Exercise requirements:
Word for word, write out all of the data below.

Recorded data:
=======
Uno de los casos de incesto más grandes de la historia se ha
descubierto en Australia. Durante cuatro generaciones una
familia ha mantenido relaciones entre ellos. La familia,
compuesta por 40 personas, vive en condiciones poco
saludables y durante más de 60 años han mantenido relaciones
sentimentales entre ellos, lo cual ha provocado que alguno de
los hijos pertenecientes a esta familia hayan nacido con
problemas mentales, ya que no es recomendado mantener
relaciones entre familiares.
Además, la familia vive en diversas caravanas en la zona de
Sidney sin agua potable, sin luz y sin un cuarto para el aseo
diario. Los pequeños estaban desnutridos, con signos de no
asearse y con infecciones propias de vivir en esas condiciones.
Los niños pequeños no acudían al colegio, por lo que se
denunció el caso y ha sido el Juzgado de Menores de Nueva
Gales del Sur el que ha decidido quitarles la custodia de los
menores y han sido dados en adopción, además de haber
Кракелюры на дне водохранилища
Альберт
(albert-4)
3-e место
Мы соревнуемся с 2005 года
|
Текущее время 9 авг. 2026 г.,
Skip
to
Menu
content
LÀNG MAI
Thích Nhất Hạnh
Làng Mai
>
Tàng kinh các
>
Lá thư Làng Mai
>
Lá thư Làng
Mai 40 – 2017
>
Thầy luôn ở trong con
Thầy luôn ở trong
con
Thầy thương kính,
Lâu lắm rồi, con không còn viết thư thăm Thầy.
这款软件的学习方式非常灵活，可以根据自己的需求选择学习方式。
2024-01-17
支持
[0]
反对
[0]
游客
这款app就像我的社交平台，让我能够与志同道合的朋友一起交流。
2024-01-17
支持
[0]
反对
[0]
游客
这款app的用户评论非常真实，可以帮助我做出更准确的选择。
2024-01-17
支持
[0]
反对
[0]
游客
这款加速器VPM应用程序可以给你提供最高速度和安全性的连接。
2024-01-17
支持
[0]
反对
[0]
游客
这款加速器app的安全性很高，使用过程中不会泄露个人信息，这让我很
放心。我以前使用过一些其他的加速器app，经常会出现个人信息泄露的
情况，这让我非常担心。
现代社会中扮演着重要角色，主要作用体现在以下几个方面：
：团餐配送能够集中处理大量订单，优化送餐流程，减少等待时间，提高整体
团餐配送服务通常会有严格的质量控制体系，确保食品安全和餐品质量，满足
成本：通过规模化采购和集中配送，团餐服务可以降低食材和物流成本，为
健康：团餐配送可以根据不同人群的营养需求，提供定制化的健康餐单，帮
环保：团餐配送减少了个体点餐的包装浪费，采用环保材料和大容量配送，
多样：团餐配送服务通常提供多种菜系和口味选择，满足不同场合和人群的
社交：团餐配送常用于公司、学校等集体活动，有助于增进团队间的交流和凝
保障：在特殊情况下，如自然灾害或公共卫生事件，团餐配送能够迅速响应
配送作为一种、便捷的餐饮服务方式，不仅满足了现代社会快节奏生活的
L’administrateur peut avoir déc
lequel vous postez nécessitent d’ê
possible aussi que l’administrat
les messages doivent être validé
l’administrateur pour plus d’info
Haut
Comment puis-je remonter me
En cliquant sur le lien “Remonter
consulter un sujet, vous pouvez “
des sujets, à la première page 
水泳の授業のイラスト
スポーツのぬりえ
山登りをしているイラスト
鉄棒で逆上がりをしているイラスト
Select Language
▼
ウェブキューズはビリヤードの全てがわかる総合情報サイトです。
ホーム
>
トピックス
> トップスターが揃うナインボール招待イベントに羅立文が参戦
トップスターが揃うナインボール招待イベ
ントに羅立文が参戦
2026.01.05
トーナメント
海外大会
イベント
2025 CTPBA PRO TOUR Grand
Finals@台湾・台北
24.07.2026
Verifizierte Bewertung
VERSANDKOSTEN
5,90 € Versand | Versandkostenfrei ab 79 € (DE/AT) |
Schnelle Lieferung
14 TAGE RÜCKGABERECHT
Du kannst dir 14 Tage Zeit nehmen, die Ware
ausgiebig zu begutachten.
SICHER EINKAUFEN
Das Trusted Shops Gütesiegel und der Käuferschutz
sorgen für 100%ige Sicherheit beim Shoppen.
=======
Response to this task:
Uno de los casos de incesto más grandes de la historia se ha
descubierto en Australia. Durante cuatro generaciones una
familia ha mantenido relaciones entre ellos. La familia,
compuesta por 40 personas, vive en condiciones poco
saludables y durante más de 60 años han mantenido relaciones
sentimentales entre ellos, lo cual ha provocado que alguno de
los hijos pertenecientes a esta familia hayan nacido con
problemas mentales, ya que no es recomendado mantener
relaciones entre familiares.
Además, la familia vive en diversas caravanas en la zona de
Sidney sin agua potable, sin luz y sin un cuarto para el aseo
diario. Los pequeños estaban desnutridos, con signos de no
asearse y con infecciones propias de vivir en esas condiciones.
Los niños pequeños no acudían al colegio, por lo que se
denunció el caso y ha sido el Juzgado de Menores de Nueva
Gales del Sur el que ha decidido quitarles la custodia de los
menores y han sido dados en adopción, además de haber
Кракелюры на дне водохранилища
Альберт
(albert-4)
3-e место
Мы соревнуемся с 2005 года
|
Текущее время 9 авг. 2026 г.,
Skip
to
Menu
content
LÀNG MAI
Thích Nhất Hạnh
Làng Mai
>
Tàng kinh các
>
Lá thư Làng Mai
>
Lá thư Làng
Mai 40 – 2017
>
Thầy luôn ở trong con
Thầy luôn ở trong
con
Thầy thương kính,
Lâu lắm rồi, con không còn viết thư thăm Thầy.
这款软件的学习方式非常灵活，可以根据自己的需求选择学习方式。
2024-01-17
支持
[0]
反对
[0]
游客
这款app就像我的社交平台，让我能够与志同道合的朋友一起交流。
2024-01-17
支持
[0]
反对
[0]
游客
这款app的用户评论非常真实，可以帮助我做出更准确的选择。
2024-01-17
支持
[0]
反对
[0]
游客
这款加速器VPM应用程序可以给你提供最高速度和安全性的连接。
2024-01-17
支持
[0]
反对
[0]
游客
这款加速器app的安全性很高，使用过程中不会泄露个人信息，这让我很
放心。我以前使用过一些其他的加速器app，经常会出现个人信息泄露的
情况，这让我非常担心。
现代社会中扮演着重要角色，主要作用体现在以下几个方面：
：团餐配送能够集中处理大量订单，优化送餐流程，减少等待时间，提高整体
团餐配送服务通常会有严格的质量控制体系，确保食品安全和餐品质量，满足
成本：通过规模化采购和集中配送，团餐服务可以降低食材和物流成本，为
健康：团餐配送可以根据不同人群的营养需求，提供定制化的健康餐单，帮
环保：团餐配送减少了个体点餐的包装浪费，采用环保材料和大容量配送，
多样：团餐配送服务通常提供多种菜系和口味选择，满足不同场合和人群的
社交：团餐配送常用于公司、学校等集体活动，有助于增进团队间的交流和凝
保障：在特殊情况下，如自然灾害或公共卫生事件，团餐配送能够迅速响应
配送作为一种、便捷的餐饮服务方式，不仅满足了现代社会快节奏生活的
L’administrateur peut avoir déc
lequel vous postez nécessitent d’ê
possible aussi que l’administrat
les messages doivent être validé
l’administrateur pour plus d’info
Haut
Comment puis-je remonter me
En cliquant sur le lien “Remonter
consulter un sujet, vous pouvez “
des sujets, à la première page 
水泳の授業のイラスト
スポーツのぬりえ
山登りをしているイラスト
鉄棒で逆上がりをしているイラスト
Select Language
▼
ウェブキューズはビリヤードの全てがわかる総合情報サイトです。
ホーム
>
トピックス
> トップスターが揃うナインボール招待イベントに羅立文が参戦
トップスターが揃うナインボール招待イベ
ントに羅立文が参戦
2026.01.05
トーナメント
海外大会
イベント
2025 CTPBA PRO TOUR Grand
Finals@台湾・台北
24.07.2026
Verifizierte Bewertung
VERSANDKOSTEN
5,90 € Versand | Versandkostenfrei ab 79 € (DE/AT) |
Schnelle Lieferung
14 TAGE RÜCKGABERECHT
Du kannst dir 14 Tage Zeit nehmen, die Ware
ausgiebig zu begutachten.
SICHER EINKAUFEN
Das Trusted Shops Gütesiegel und der Käuferschutz
sorgen für 100%ige Sicherheit beim Shoppen.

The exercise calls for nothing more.